Work request | Your answer is every line of the material below in which the string "down" occurs.

Exercise input |
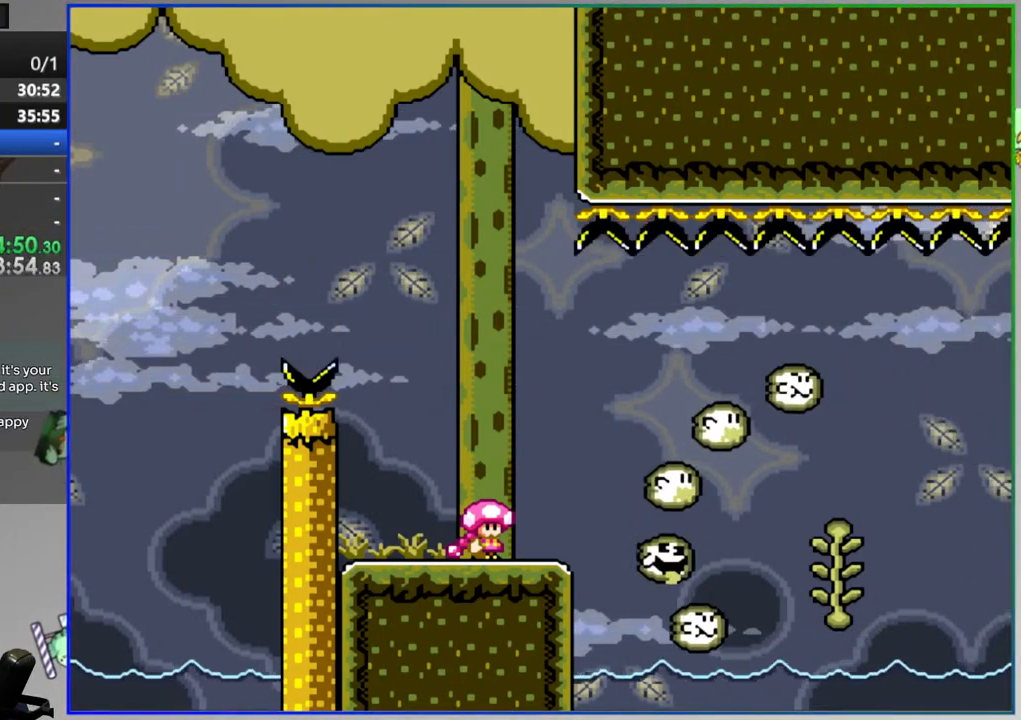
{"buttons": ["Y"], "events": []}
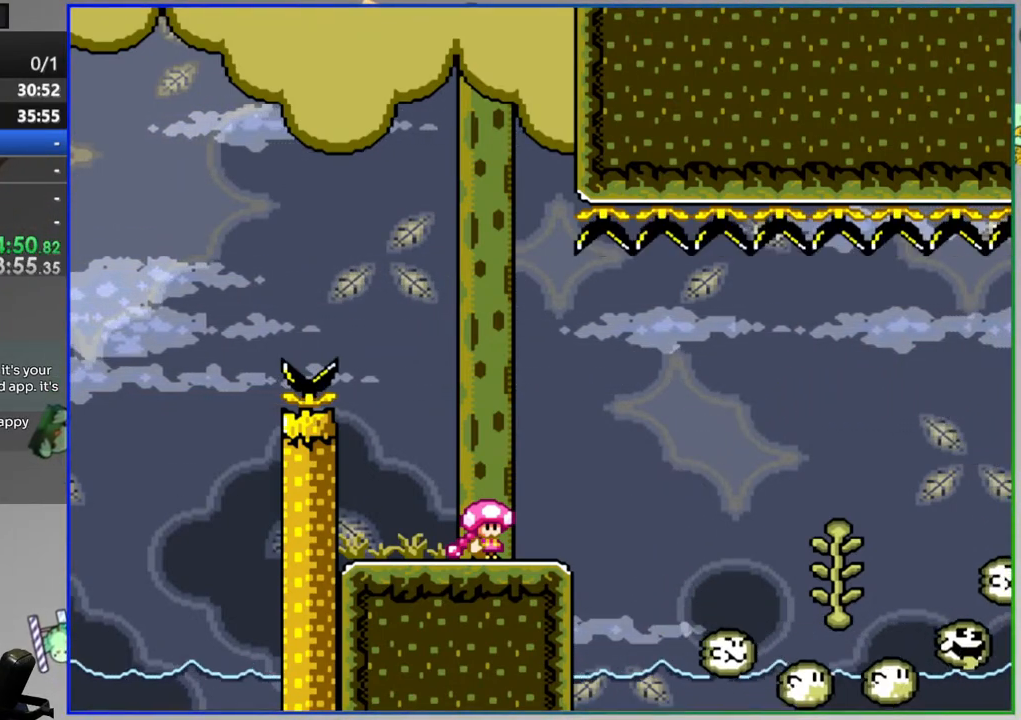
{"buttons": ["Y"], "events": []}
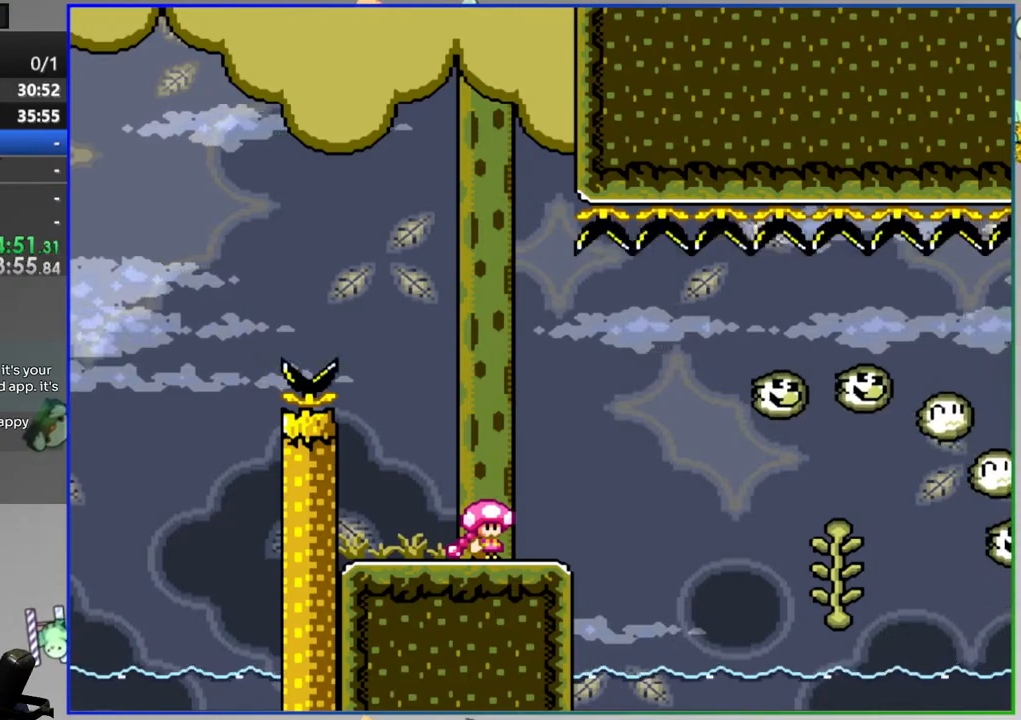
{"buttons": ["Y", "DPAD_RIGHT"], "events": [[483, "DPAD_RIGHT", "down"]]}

...

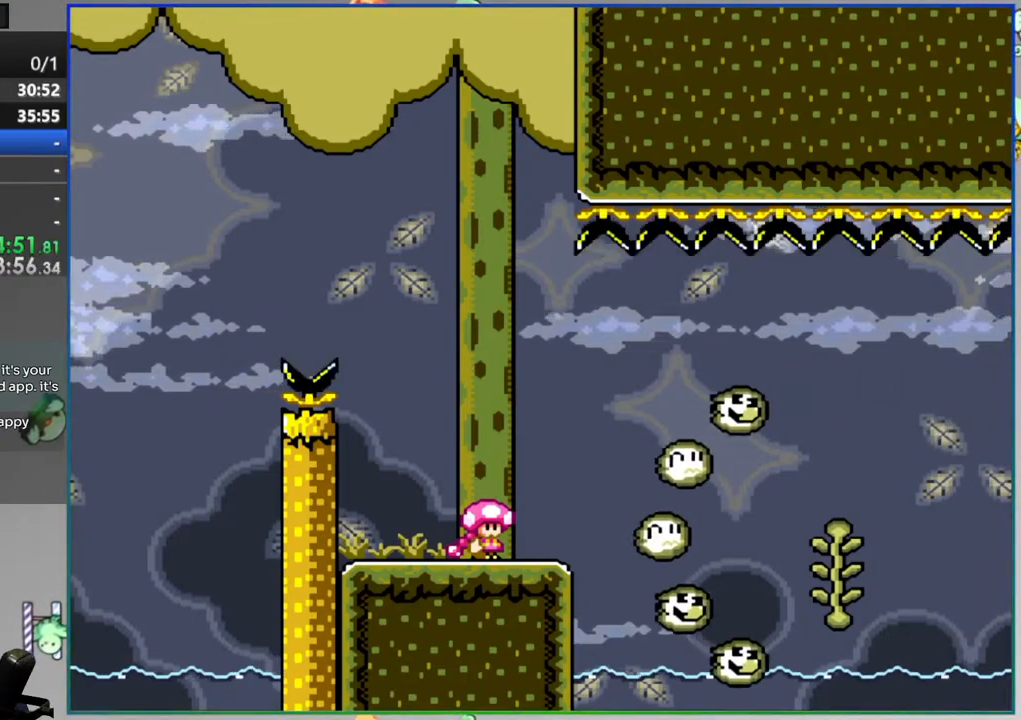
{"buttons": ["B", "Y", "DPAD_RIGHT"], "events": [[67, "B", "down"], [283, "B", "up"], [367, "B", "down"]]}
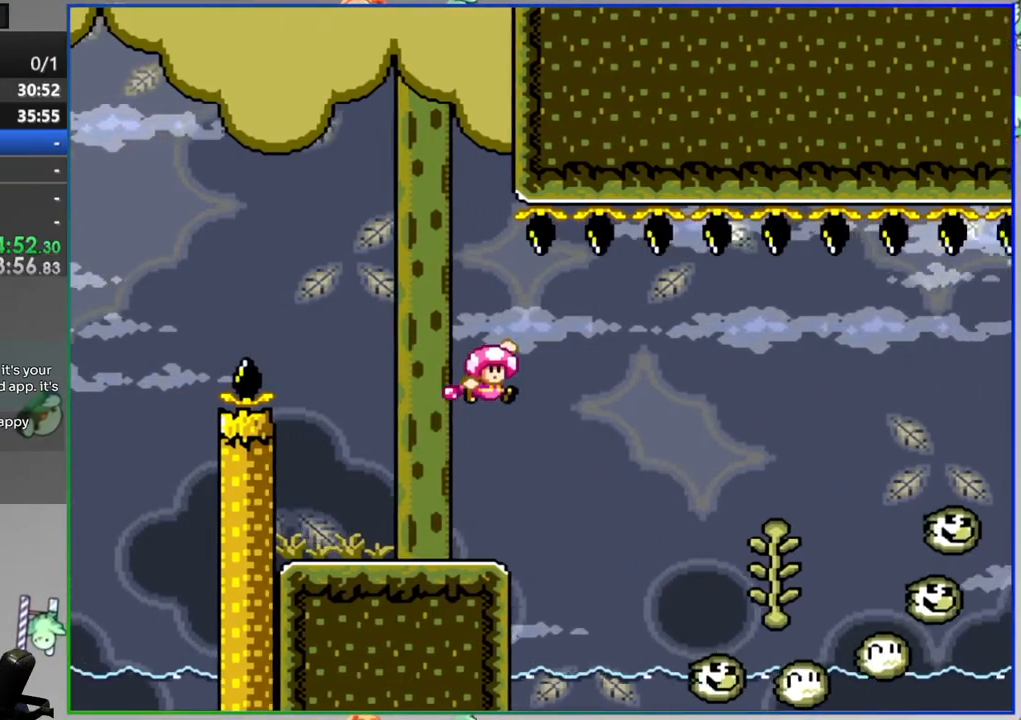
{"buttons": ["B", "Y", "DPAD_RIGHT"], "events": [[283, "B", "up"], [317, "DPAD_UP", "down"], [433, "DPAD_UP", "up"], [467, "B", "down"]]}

Reply |
{"buttons": ["Y", "DPAD_RIGHT"], "events": [[483, "DPAD_RIGHT", "down"]]}
{"buttons": ["B", "Y", "DPAD_RIGHT"], "events": [[67, "B", "down"], [283, "B", "up"], [367, "B", "down"]]}
{"buttons": ["B", "Y", "DPAD_RIGHT"], "events": [[283, "B", "up"], [317, "DPAD_UP", "down"], [433, "DPAD_UP", "up"], [467, "B", "down"]]}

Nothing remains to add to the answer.